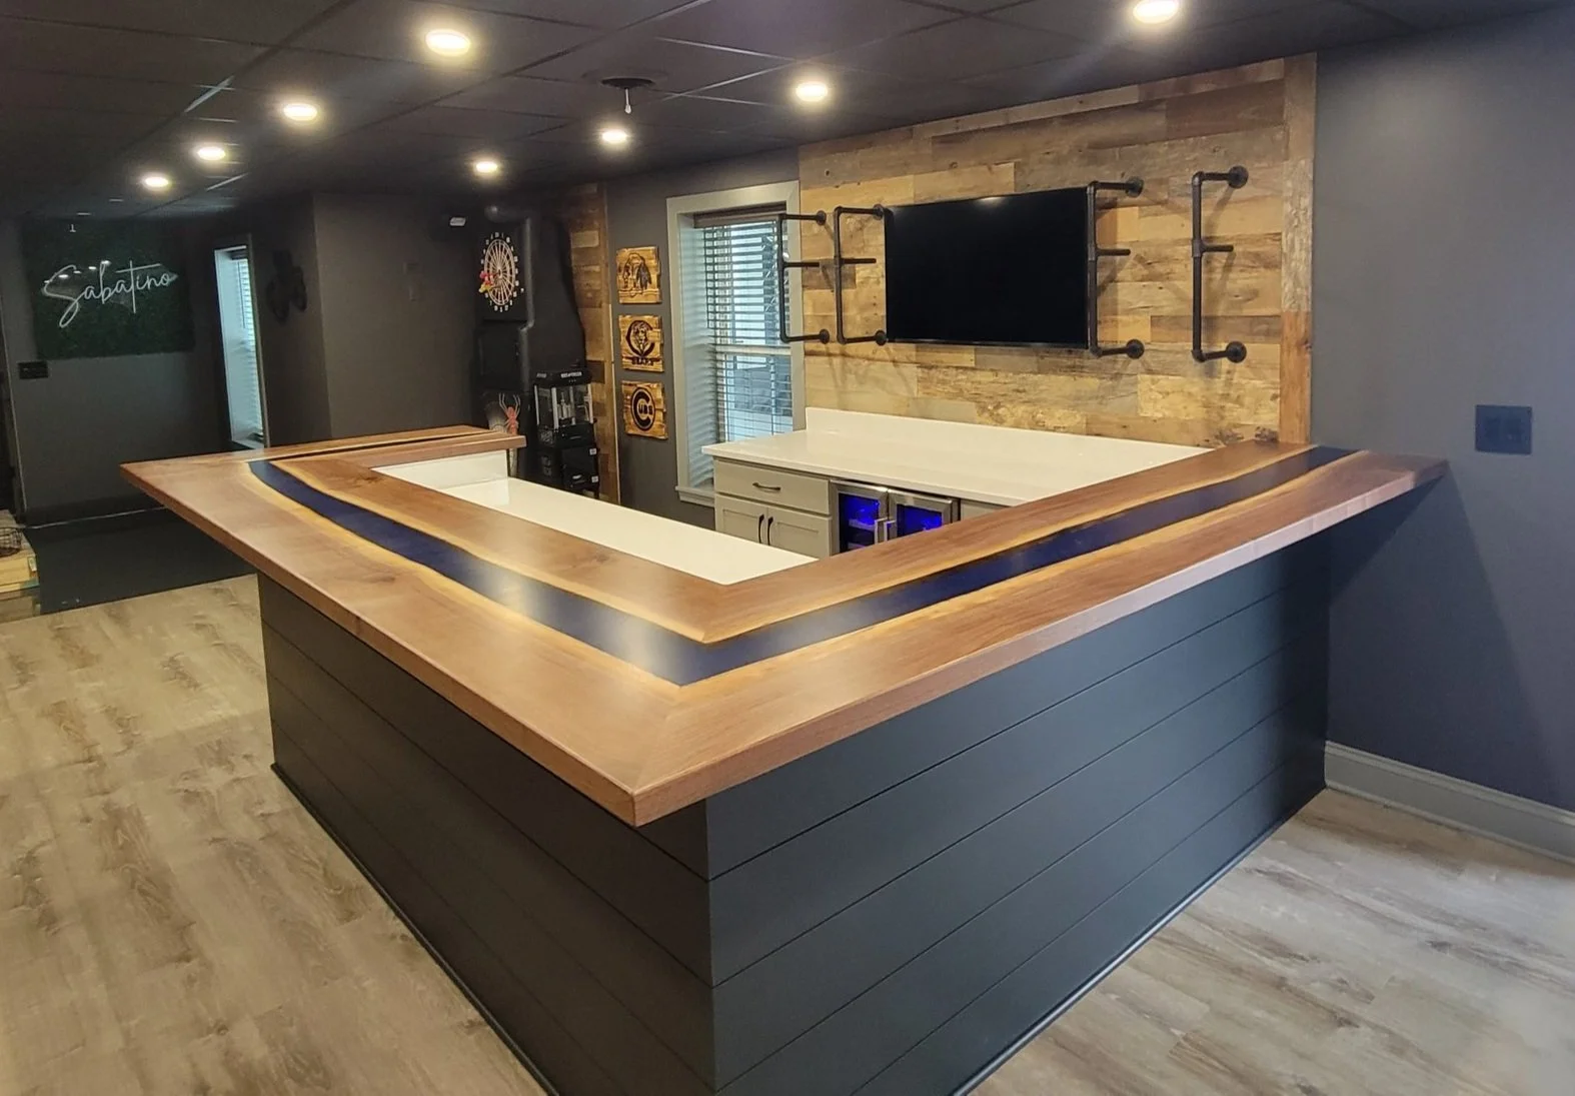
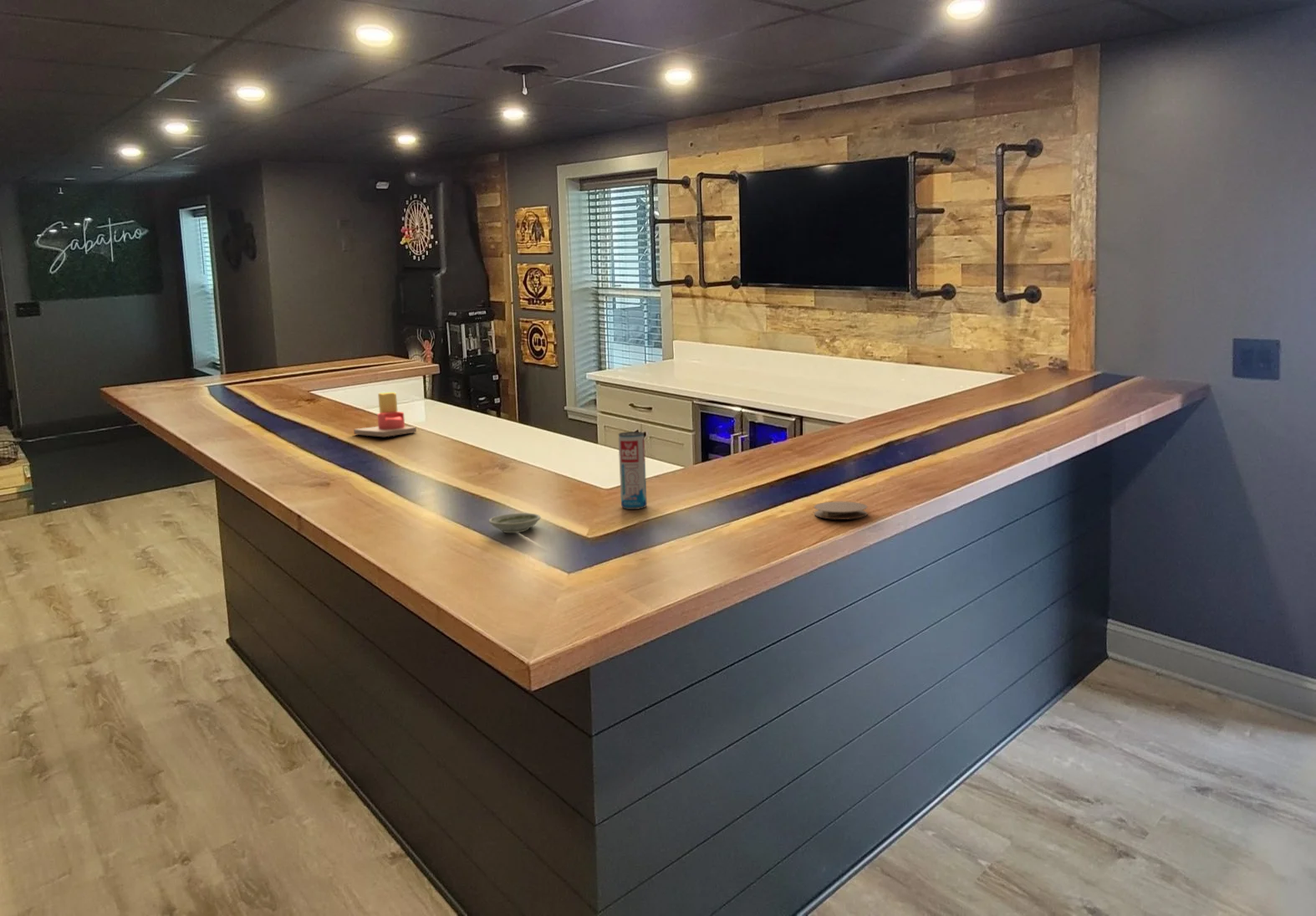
+ beverage can [618,431,648,510]
+ coaster [814,500,869,520]
+ candle [353,391,417,438]
+ saucer [488,512,541,534]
◇ ◇ ◇ ◇ ◇
EXERCISE DETAILS: Every line of the data above is to be set down exactly; the pictures are not.

EXERCISE RESPONSE:
+ beverage can [618,431,648,510]
+ coaster [814,500,869,520]
+ candle [353,391,417,438]
+ saucer [488,512,541,534]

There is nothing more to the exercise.